If I Knew the Way, I Would Take You Home is Dave Housley’s third short-story collection. He dives head-first into innovative short-story forms, exploring the lives of characters that range in their resignation to life. Each story recounts the singular, specific agonies of struggling to grow up in a time when American pop culture icons put down their mics, wiped off their makeup, and became the shoulder for lifelong fans to cry on.
In this collection, Housley made the decision to keep one foot firmly rooted in pop culture that reads as deliberately accessible to ripples of generations—from VH1 and Walmart to Dungeons and Dragons and KISS trivia. In particular, Housley shines in writing age empathetically. He explores what it means to start over again, if we ever get the chance, through the voices of toddlers, teens, twenty-somethings, forty-somethings, and the people we become when our hair turns and falls out.
As a child that grew up in the VH1 frenzy of Rock of Love and Flavor of Love and the subsequent spin-offs, I was beyond excited to see the creative ingestion and efforts to point stories in the direction of both mid-2000s reality TV and Ace Frehley ramblings circa the 1970s.

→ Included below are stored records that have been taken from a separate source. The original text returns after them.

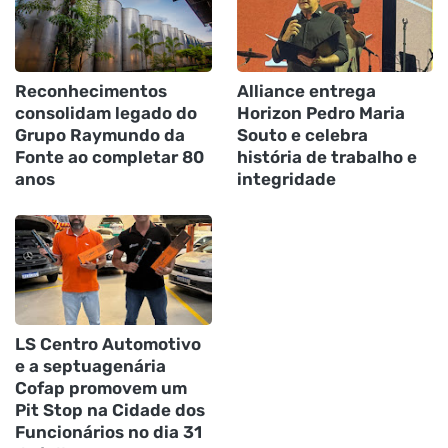
Reconhecimentos
Alliance entrega
consolidam legado do
Horizon Pedro Maria
Grupo Raymundo da
Souto e celebra
Fonte ao completar 80
história de trabalho e
anos
integridade
LS Centro Automotivo
e a septuagenária
Cofap promovem um
Pit Stop na Cidade dos
Funcionários no dia 31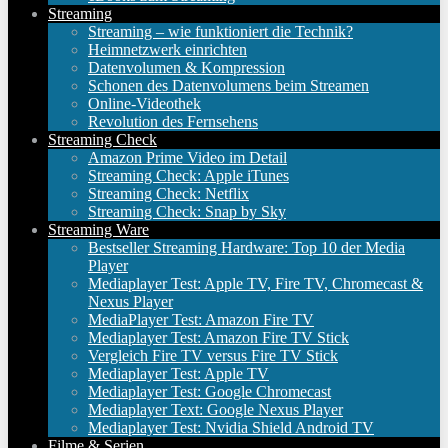
Streaming
Streaming – wie funktioniert die Technik?
Heimnetzwerk einrichten
Datenvolumen & Kompression
Schonen des Datenvolumens beim Streamen
Online-Videothek
Revolution des Fernsehens
Streaming Check
Amazon Prime Video im Detail
Streaming Check: Apple iTunes
Streaming Check: Netflix
Streaming Check: Snap by Sky
Streaming Ware
Bestseller Streaming Hardware: Top 10 der Media
Player
Mediaplayer Test: Apple TV, Fire TV, Chromecast &
Nexus Player
MediaPlayer Test: Amazon Fire TV
Mediaplayer Test: Amazon Fire TV Stick
Vergleich Fire TV versus Fire TV Stick
Mediaplayer Test: Apple TV
Mediaplayer Test: Google Chromecast
Mediaplayer Text: Google Nexus Player
Mediaplayer Test: Nvidia Shield Android TV
Filme & Serien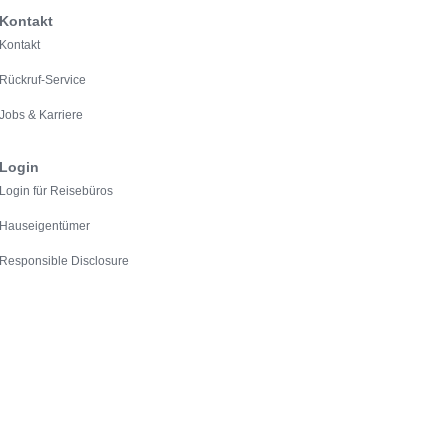
Kontakt
Kontakt
Rückruf-Service
Jobs & Karriere
Login
Login für Reisebüros
Hauseigentümer
Responsible Disclosure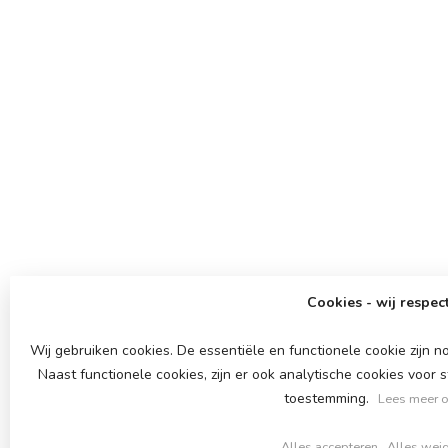
Cookies - wij respect
Wij gebruiken cookies. De essentiële en functionele cookie zijn
Naast functionele cookies, zijn er ook analytische cookies voor
toestemming.
Lees meer o
Alles accepteren
Alles wei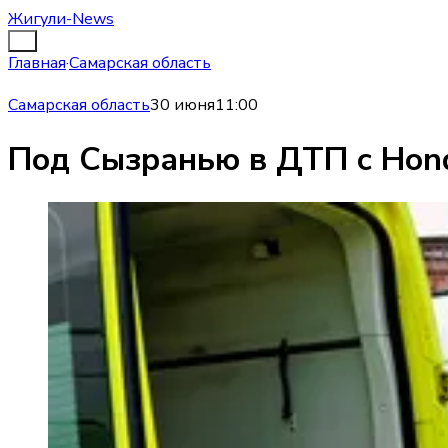
Жигули-News
Главная
·
Самарская область
Самарская область
30 июня
11:00
Под Сызранью в ДТП с Hond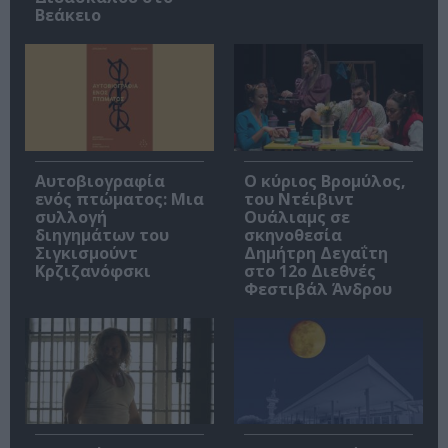
Βεάκειο
Αυτοβιογραφία
O κύριος Βρομύλος,
ενός πτώματος: Μια
του Ντέιβιντ
συλλογή
Ουάλιαμς σε
διηγημάτων του
σκηνοθεσία
Σιγκισμούντ
Δημήτρη Δεγαΐτη
Κρζιζανόφσκι
στο 12ο Διεθνές
Φεστιβάλ Άνδρου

Each story I finished I was left eager for the next, whether it was blending seamlessly into a group of aging Deadhead friends, watching scrounging-for-fame ‘80s hair-metal stars on TV to find love, or weaving through crowds of tattooed, middle-aged, hardcore Dio fans at tribute concerts. In exploring the bowels and reverberations of our ingested pop culture, Housley peels back the cellophane on what “classic” rock was before the word “classic” was attached. In doing so, he reveals the dignity of the songs and people that motivate future generations at the times when they need it most.

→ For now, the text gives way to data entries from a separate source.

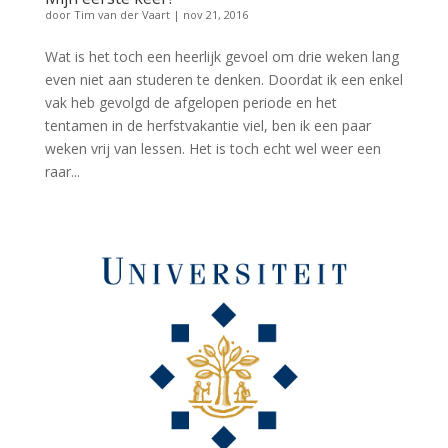
door
Tim van der Vaart
|
nov 21, 2016
Wat is het toch een heerlijk gevoel om drie weken lang
even niet aan studeren te denken. Doordat ik een enkel
vak heb gevolgd de afgelopen periode en het
tentamen in de herfstvakantie viel, ben ik een paar
weken vrij van lessen. Het is toch echt wel weer een
raar...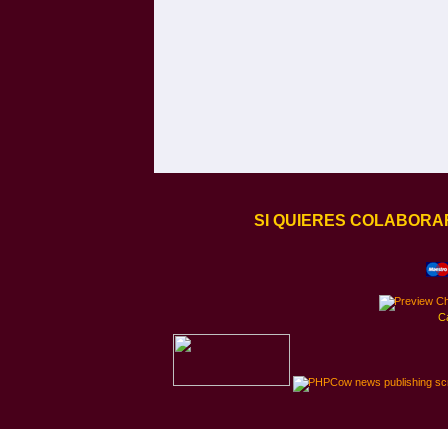
SI QUIERES COLABORA
C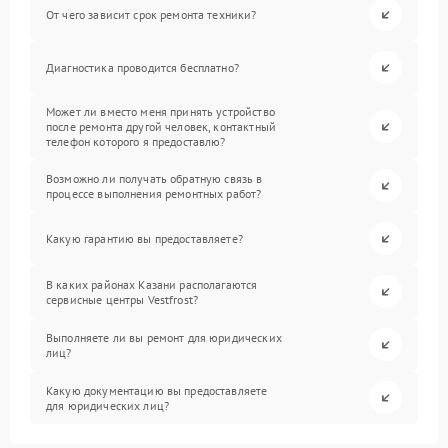
От чего зависит срок ремонта техники?
Диагностика проводится бесплатно?
Может ли вместо меня принять устройство
после ремонта другой человек, контактный
телефон которого я предоставлю?
Возможно ли получать обратную связь в
процессе выполнения ремонтных работ?
Какую гарантию вы предоставляете?
В каких районах Казани располагаются
сервисные центры Vestfrost?
Выполняете ли вы ремонт для юридических
лиц?
Какую документацию вы предоставляете
для юридических лиц?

One story particularly, “Death and the Wiggles,” cuts deep into emotional peril while the music takes a backseat. A woman named Sherri runs away with a dentist to begin a new life without her husband. In the wake of her departure, she leaves the couple’s young toddler Ian behind. While grappling with the loss of his wife, the husband decides to keep an unfortunate promise—take Ian to go see The Wiggles in concert. He decides to bring his old drinking buddy Woomer to the show with him. In one scene Ian stands transfixed, laughing and jumping on his father’s lap, singing along to songs. All the while Woomer sits beside them, pouring shots of Jim Beam into his Coke and slurring suggestions that the two men should go to Bonnaroo together the following summer. The image of the father with his son on his lap showcases the emotional grappling of being caught between youth and adulthood. Housley shows dexterity and bravery in allowing the reader into these blind spots of maturity where ego ends and commitment begins, and old lives unexpectedly crumble away.
The collision of identity is an overriding theme in this collection. The reader is drawn into an often unexamined aspect of human nature: people create familiar homes out of their grimiest parts and shield those privacies out of protest, a silenced yet throbbing perseverance.
Housley’s voice is persistent and cuts to the heart of what makes people feel alive. He reminds us of when music was communion and we were all young fuck-ups trying to find our way out of something.